The panel will provide an ethnographically-grounded comparative perspective on marriage and intimate citizenship in relation to social transformations, and discuss how related institutions, practices, and discourses of intimacy are transformed in view of political and economic change.
Theorists of globalization as well as activists argue that a homogenization of intimate relations has taken place, particularly with regard to the institution of marriage. Whilst modern subjectivities previously focused on the institution of marriage, they are today said to be produced elsewhere, in particular in nationalist discourse and through agencies of the state. However, though modernity and economic integration go hand in hand with the spread of globalised frameworks of intimate relations, especially romantic love, ethnography has shown that the genealogies of, for instance, love-marriage, the nuclearization of family life, and same-sex sexualities are multi-faceted and diverse.

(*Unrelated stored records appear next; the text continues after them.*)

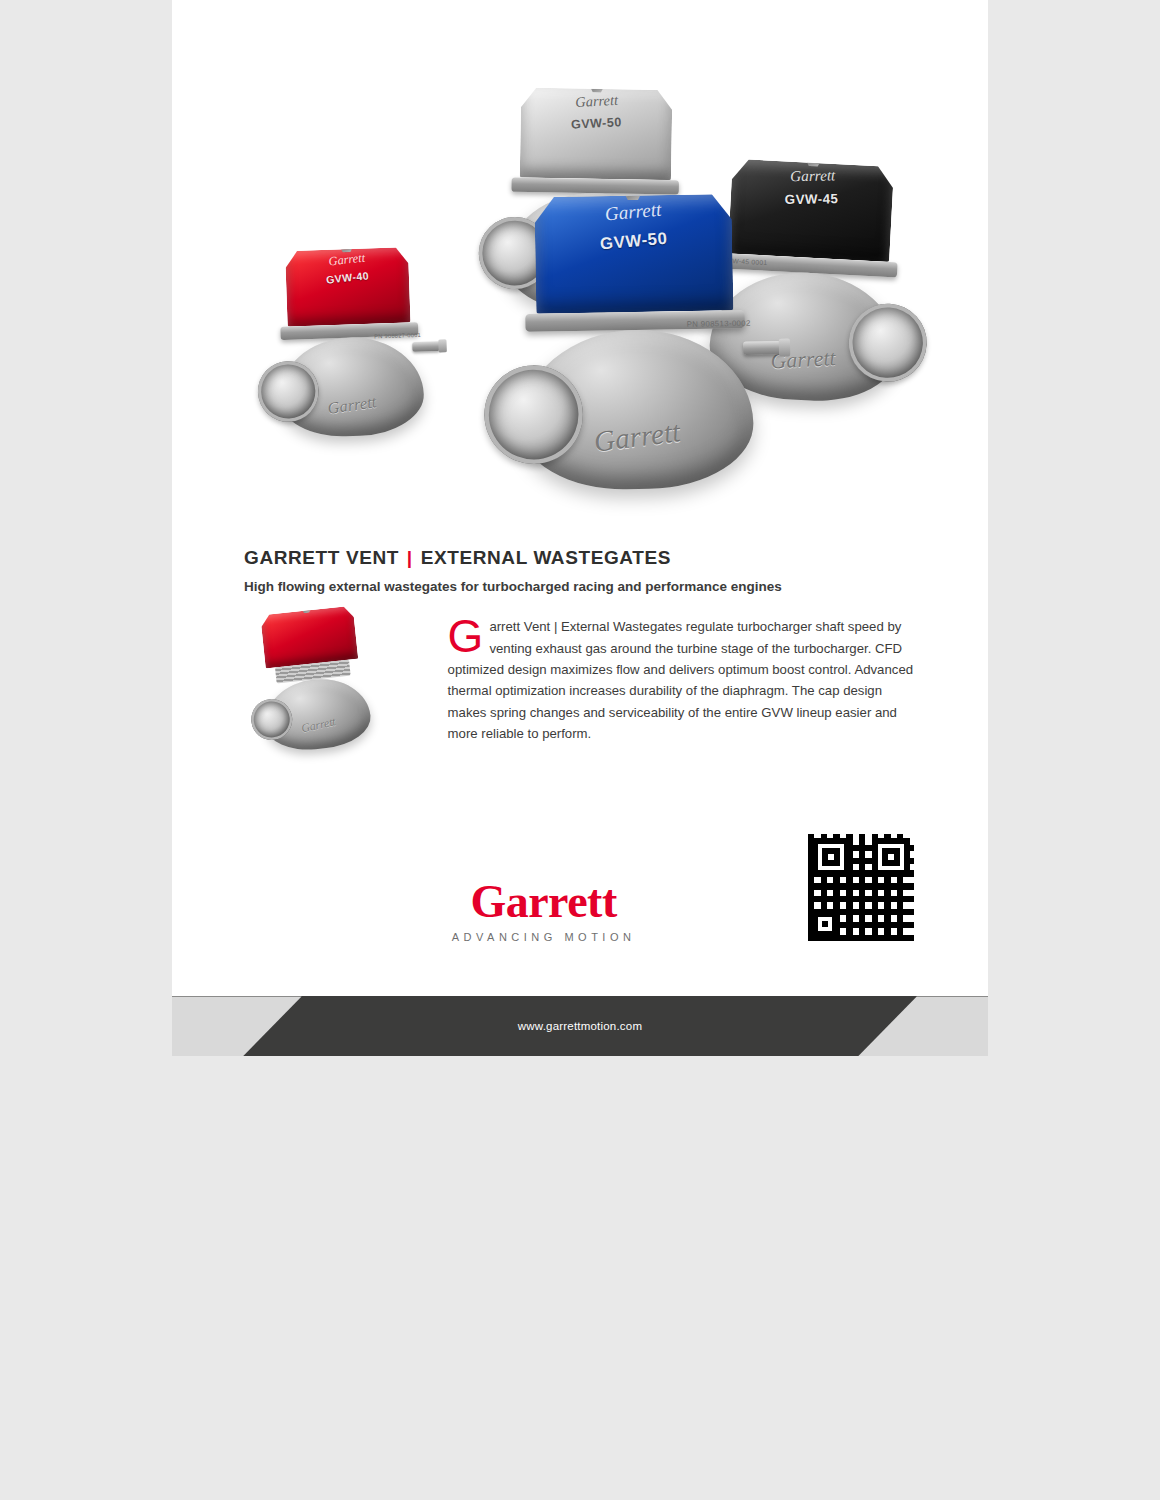Garrett GVW-40
Garrett
PN 908827-0001
Garrett GVW-50
Garrett
Garrett GVW-50
Garrett
PN 908513-0002
Garrett GVW-45
Garrett
PN GVW-45 0001
GARRETT VENT | EXTERNAL WASTEGATES
High flowing external wastegates for turbocharged racing and performance engines
Garrett
Garrett Vent | External Wastegates regulate turbocharger shaft speed by venting exhaust gas around the turbine stage of the turbocharger. CFD optimized design maximizes flow and delivers optimum boost control. Advanced thermal optimization increases durability of the diaphragm. The cap design makes spring changes and serviceability of the entire GVW lineup easier and more reliable to perform.
Garrett
ADVANCING MOTION
www.garrettmotion.com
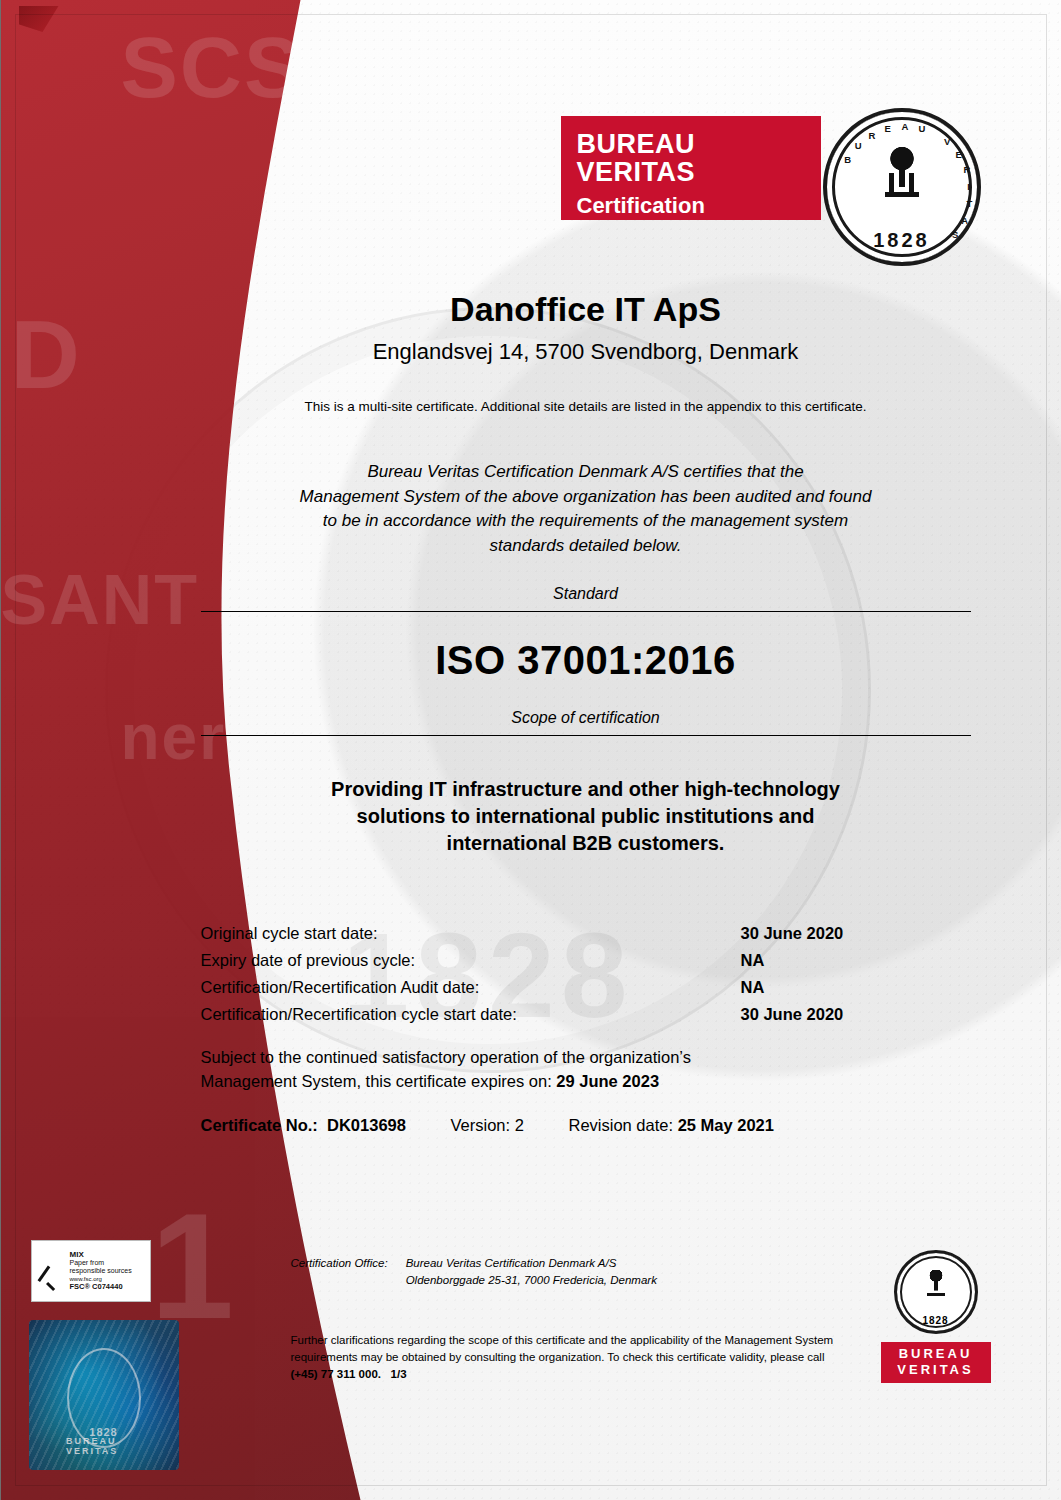SCS
D
SANT
ner
1
BUREAU VERITAS
Certification
B U R E A U V E R I T A S
1828
Danoffice IT ApS
Englandsvej 14, 5700 Svendborg, Denmark
This is a multi-site certificate. Additional site details are listed in the appendix to this certificate.
Bureau Veritas Certification Denmark A/S certifies that the
Management System of the above organization has been audited and found
to be in accordance with the requirements of the management system
standards detailed below.
Standard
ISO 37001:2016
Scope of certification
Providing IT infrastructure and other high-technology
solutions to international public institutions and
international B2B customers.
| Original cycle start date: | 30 June 2020 |
| Expiry date of previous cycle: | NA |
| Certification/Recertification Audit date: | NA |
| Certification/Recertification cycle start date: | 30 June 2020 |
Subject to the continued satisfactory operation of the organization’s
Management System, this certificate expires on: 29 June 2023
Certificate No.: DK013698 Version: 2 Revision date: 25 May 2021
Certification Office: Bureau Veritas Certification Denmark A/S
Oldenborggade 25-31, 7000 Fredericia, Denmark
Further clarifications regarding the scope of this certificate and the applicability of the Management System requirements may be obtained by consulting the organization. To check this certificate validity, please call (+45) 77 311 000. 1/3
1828
BUREAU
VERITAS
MIX
Paper from
responsible sources
www.fsc.org
FSC® C074440
BUREAU VERITAS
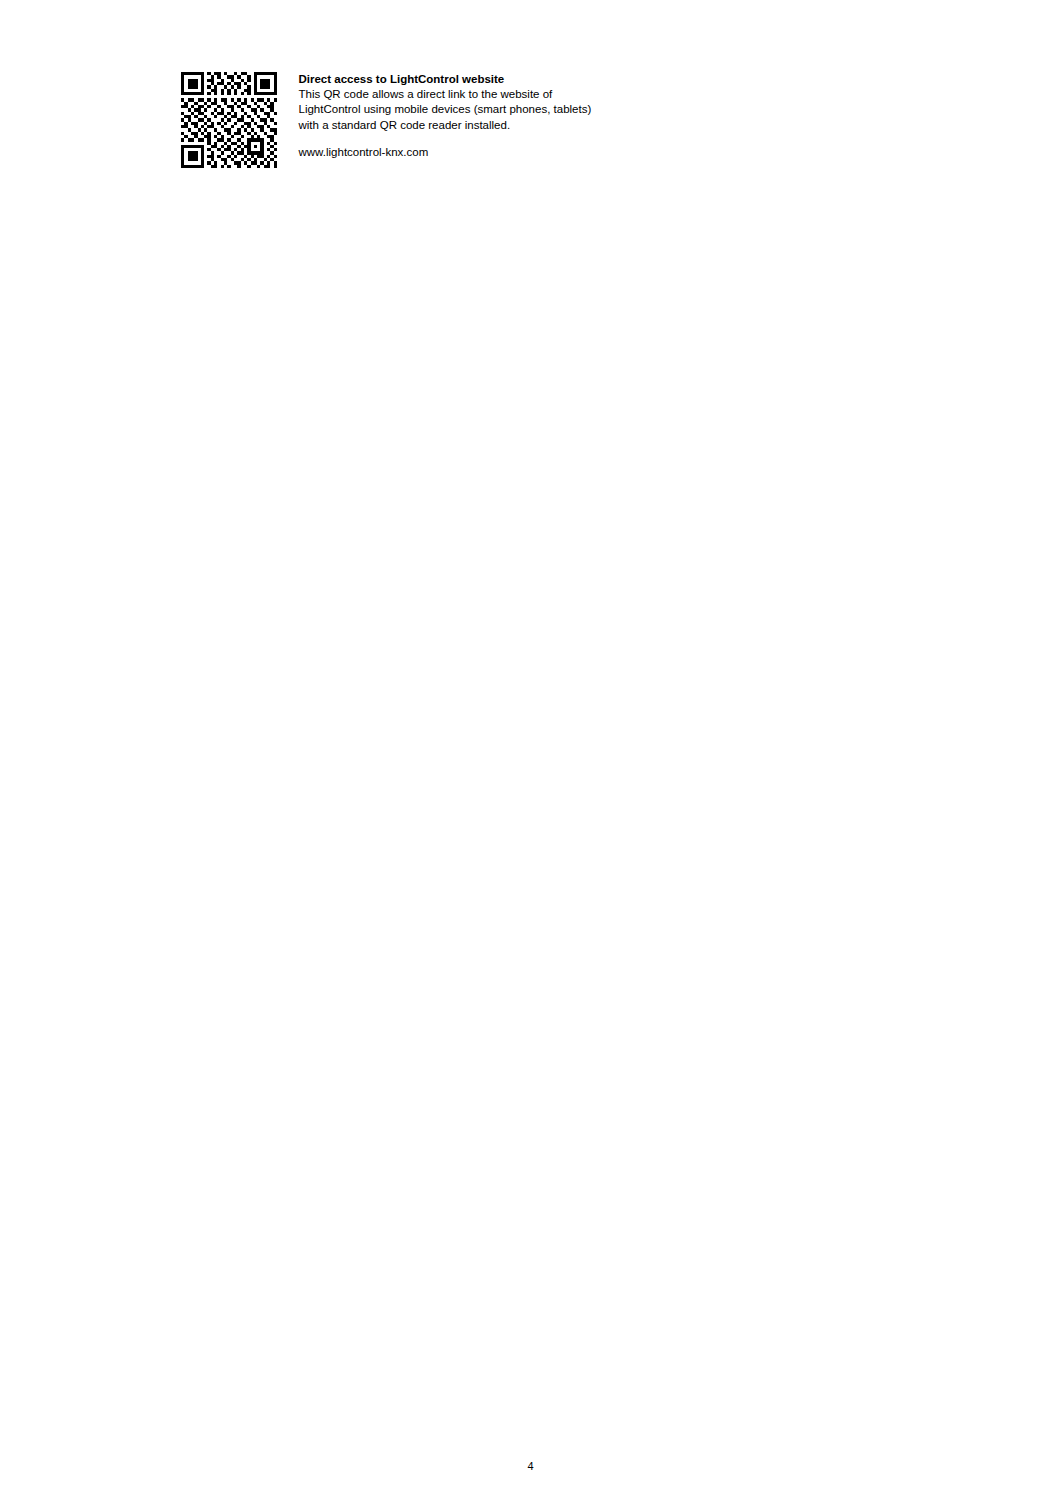Direct access to LightControl website
This QR code allows a direct link to the website of LightControl using mobile devices (smart phones, tablets) with a standard QR code reader installed.
www.lightcontrol-knx.com
4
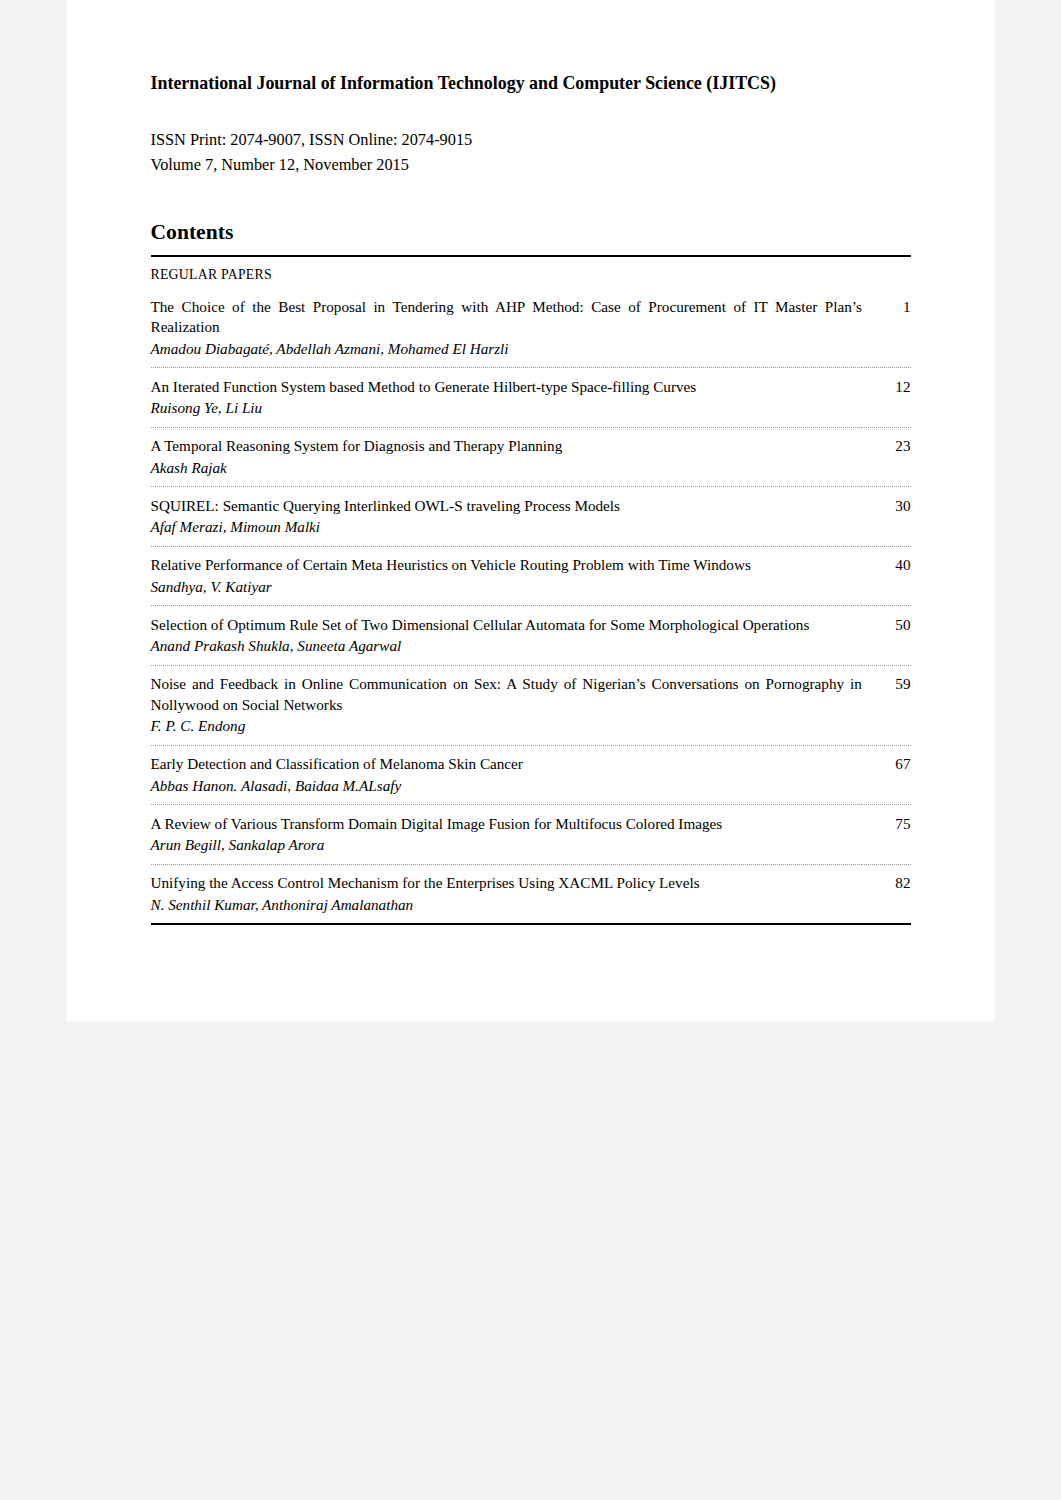International Journal of Information Technology and Computer Science (IJITCS)
ISSN Print: 2074-9007, ISSN Online: 2074-9015
Volume 7, Number 12, November 2015
Contents
REGULAR PAPERS
| The Choice of the Best Proposal in Tendering with AHP Method: Case of Procurement of IT Master Plan’s Realization Amadou Diabagaté, Abdellah Azmani, Mohamed El Harzli | 1 |
| An Iterated Function System based Method to Generate Hilbert-type Space-filling Curves Ruisong Ye, Li Liu | 12 |
| A Temporal Reasoning System for Diagnosis and Therapy Planning Akash Rajak | 23 |
| SQUIREL: Semantic Querying Interlinked OWL-S traveling Process Models Afaf Merazi, Mimoun Malki | 30 |
| Relative Performance of Certain Meta Heuristics on Vehicle Routing Problem with Time Windows Sandhya, V. Katiyar | 40 |
| Selection of Optimum Rule Set of Two Dimensional Cellular Automata for Some Morphological Operations Anand Prakash Shukla, Suneeta Agarwal | 50 |
| Noise and Feedback in Online Communication on Sex: A Study of Nigerian’s Conversations on Pornography in Nollywood on Social Networks F. P. C. Endong | 59 |
| Early Detection and Classification of Melanoma Skin Cancer Abbas Hanon. Alasadi, Baidaa M.ALsafy | 67 |
| A Review of Various Transform Domain Digital Image Fusion for Multifocus Colored Images Arun Begill, Sankalap Arora | 75 |
| Unifying the Access Control Mechanism for the Enterprises Using XACML Policy Levels N. Senthil Kumar, Anthoniraj Amalanathan | 82 |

Comparison can illuminate how marriage as an institution, discourse, and experience is variously transformed in the context of increasingly entangled intersections between private negotiations and public dialogues in law, science, or the media. In view of increased uncertainty, new representations of the self have emerged, which are no longer produced within a dominant discourse dominated by marriage, but articulate others sites of anxiety and desire, as well as personal challenges, often in relation to it. The panel will ask what the nature of the publics created around personal relationships is. It will, however, challenge simplistic assumptions about the way these new selves are constructed in relation to earlier social institutions, for example the family, parenthood, the workplace, education and politics, which still may provide the metaphors and material for an imagination of new intimate relations.